Le Mount Stephen is the well-deserved talk of the town, but the conversation will soon feature even newer names. A $250-million, 163-room Four Seasons will open in 2018, and just three blocks away, the 1,039-room, 21-story Fairmont Queen Elizabeth — one of the sites of John Lennon and Yoko Ono’s 1969 “Bed-In for Peace” — is in the midst of a $140-million renovation that includes a partnership with one of the most-recognized names in business events: C2 Montréal. Joanne Papineau, regional director of public relations for the Fairmont, told me that an area on the top floor of the hotel called Espace C2 will serve as a “catalyst for the most innovative events at the hotel.”
While I didn’t get to see Espace C2 in person — the hotel’s renovation won’t be completely finished until December — I returned home with a good sense of the kind of mind-bending meetings that can unfold on the 21st floor of the Fairmont. The focus of the press trip was C2 Montréal, the annual three-day celebration of creativity and commerce that has established itself as an experience designed to shatter conference norms.

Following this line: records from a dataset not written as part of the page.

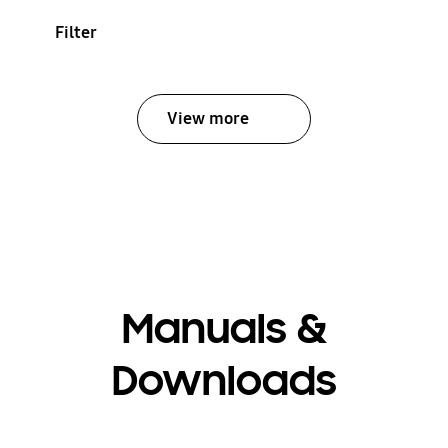
Filter
View more
Manuals &
Downloads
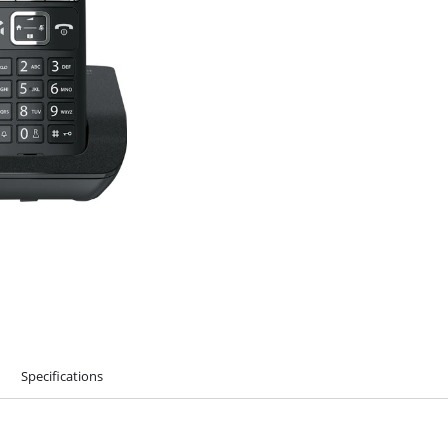
Specifications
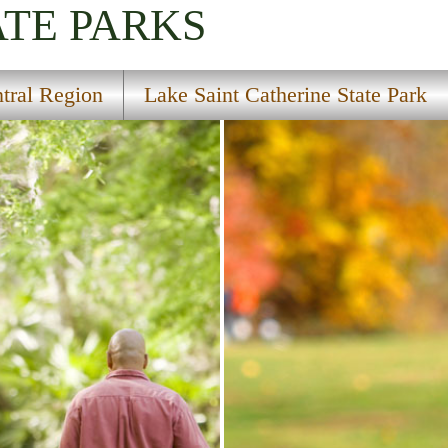
ATE PARKS
tral Region
Lake Saint Catherine State Park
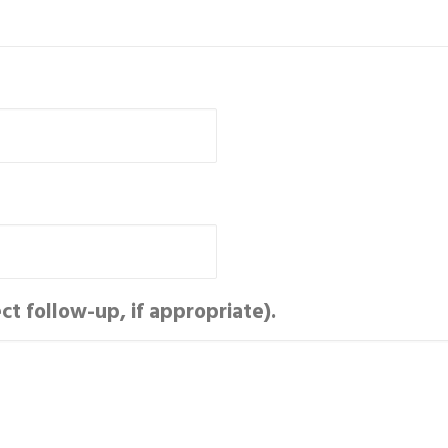
t follow-up, if appropriate).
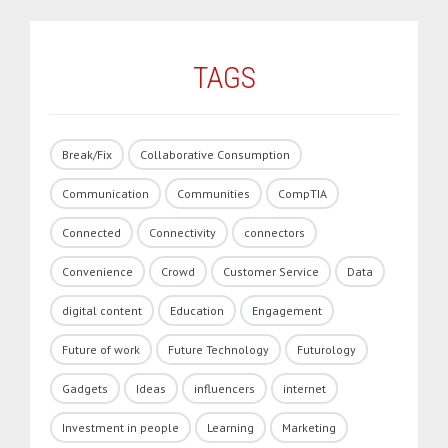
TAGS
Break/Fix
Collaborative Consumption
Communication
Communities
CompTIA
Connected
Connectivity
connectors
Convenience
Crowd
Customer Service
Data
digital content
Education
Engagement
Future of work
Future Technology
Futurology
Gadgets
Ideas
influencers
internet
Investment in people
Learning
Marketing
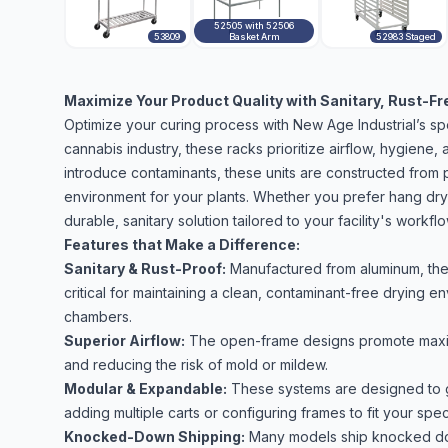
52505 with 52506
53809
Basket Arm
52983 Staged
Maximize Your Product Quality with Sanitary, Rust-Fr
Optimize your curing process with New Age Industrial’s sp
cannabis industry, these racks prioritize airflow, hygiene, a
introduce contaminants, these units are constructed from 
environment for your plants. Whether you prefer hang drying
durable, sanitary solution tailored to your facility's workflo
Features that Make a Difference:
Sanitary & Rust-Proof:
Manufactured from aluminum, thes
critical for maintaining a clean, contaminant-free drying 
chambers.
Superior Airflow:
The open-frame designs promote maximu
and reducing the risk of mold or mildew.
Modular & Expandable:
These systems are designed to g
adding multiple carts or configuring frames to fit your spe
Knocked-Down Shipping:
Many models ship knocked dow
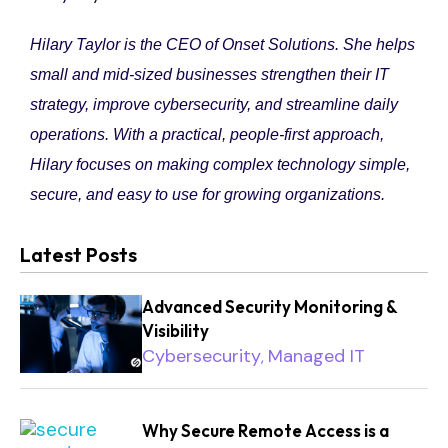
Hilary Taylor is the CEO of Onset Solutions. She helps
small and mid-sized businesses strengthen their IT
strategy, improve cybersecurity, and streamline daily
operations. With a practical, people-first approach,
Hilary focuses on making complex technology simple,
secure, and easy to use for growing organizations.
Latest Posts
Advanced Security Monitoring &
Visibility
Cybersecurity
Managed IT
,
Why Secure Remote Access is a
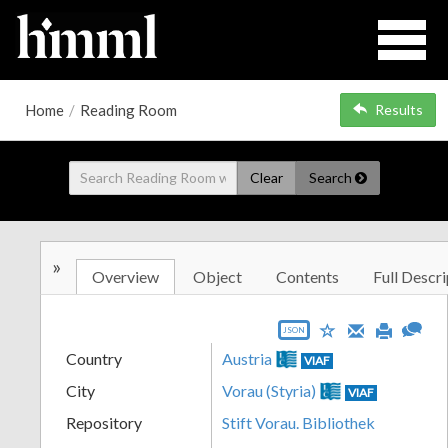
Home
/
Reading Room
Results
Clear
Search
»
Overview
Object
Contents
Full Descri
JSON
Country
Austria
VIAF
City
Vorau (Styria)
VIAF
Repository
Stift Vorau. Bibliothek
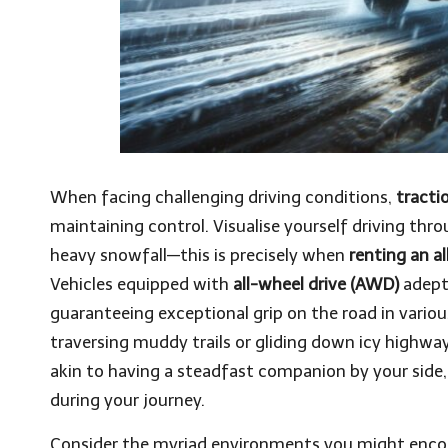
When facing challenging driving conditions,
tracti
maintaining control. Visualise yourself driving thro
heavy snowfall—this is precisely when
renting an al
Vehicles equipped with
all-wheel drive (AWD)
adeptl
guaranteeing exceptional grip on the road in vario
traversing muddy trails or gliding down icy highwa
akin to having a steadfast companion by your side,
during your journey.
Consider the myriad environments you might encoun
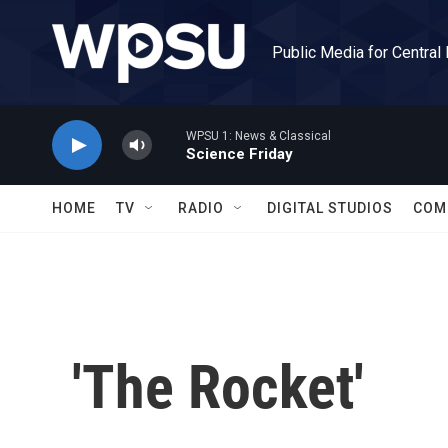
Skip to main content
Public Media for Central
WPSU 1: News & Classical
Science Friday
HOME
TV
RADIO
DIGITAL STUDIOS
COM
'The Rocket'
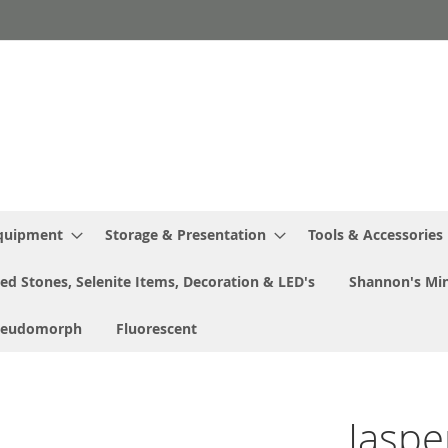
Equipment
Storage & Presentation
Tools & Accessories
ed Stones, Selenite Items, Decoration & LED's
Shannon's Min
seudomorph
Fluorescent
Jaspe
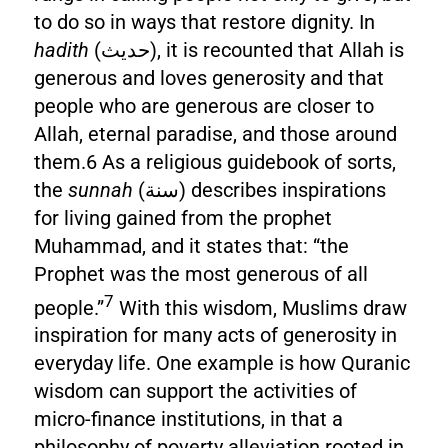
to do so in ways that restore dignity. In
hadith
(حديث), it is recounted that Allah is
generous and loves generosity and that
people who are generous are closer to
Allah, eternal paradise, and those around
them.6 As a religious guidebook of sorts,
the
sunnah
(سنة) describes inspirations
for living gained from the prophet
Muhammad, and it states that: “the
Prophet was the most generous of all
7
people.”
With this wisdom, Muslims draw
inspiration for many acts of generosity in
everyday life. One example is how Quranic
wisdom can support the activities of
micro-finance institutions, in that a
philosophy of poverty alleviation rooted in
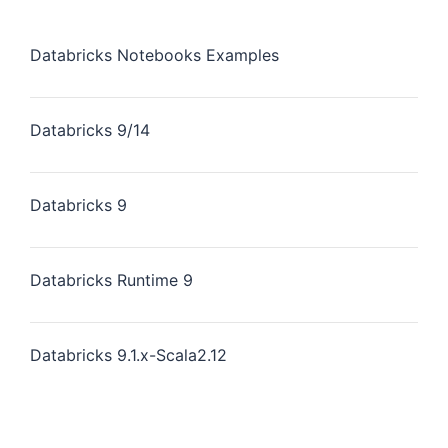
Databricks Notebooks Examples
Databricks 9/14
Databricks 9
Databricks Runtime 9
Databricks 9.1.x-Scala2.12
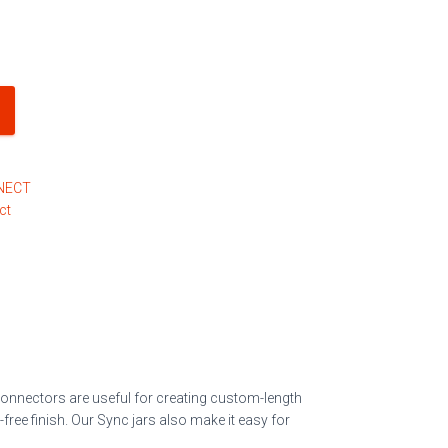
NECT
ct
 connectors are useful for creating custom-length
free finish
. Our Sync jars also make it easy for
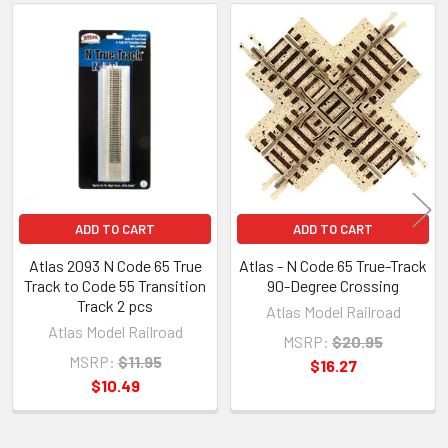
Related
Products
ADD TO CART
ADD TO CART
Atlas 2093 N Code 65 True
Atlas - N Code 65 True-Track
Track to Code 55 Transition
90-Degree Crossing
Track 2 pcs
Atlas Model Railroad
Atlas Model Railroad
MSRP:
$20.95
MSRP:
$11.95
$16.27
$10.49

Hosted at Arsenal, a shipyard complex that has been converted into a hip art-exhibition space, C2 offers an alternative approach to networking and education that this year introduced more than 6,000 attendees from 60 countries to a distinct Quebec experience.
“C2 could not have come about anywhere else in the world than Montréal,” Chloé Langevin, vice president of partnerships at C2 Montréal, said in an interview with Convene. (Look for a feature on C2’s reinvention process in our September issue.) “With the city’s creative energy, booming startup community, and government appreciation for can-do entrepreneurial spirit, the conference is a reflection of the values of our home.”
The best view of that home is from the top of Mount Royal, a 734-foot hill from which the city takes its name (from the French: mont réal). On the final morning of my visit, I hiked to the top for a perspective dominated by milestones from the last 375 years — the Old Port in the St. Lawrence River, which served as the city’s first trading post in the early 1600s; Olympic Stadium, where the world gathered for the 1976 Summer Games; and McGill University, where Canadian Prime Minister Justin Trudeau earned his bachelor’s degree in 1994.
But amid all those historical markers, the view tells another story — about what lies ahead. Construction cranes dot the landscape as Montréal continues to push forward with plans for a massive urban-renewal project that will transform the skyline. As more attendees flock to Quebec province for upcoming conferences and conventions, they’ll find that after 375 years, Montréal is just getting started.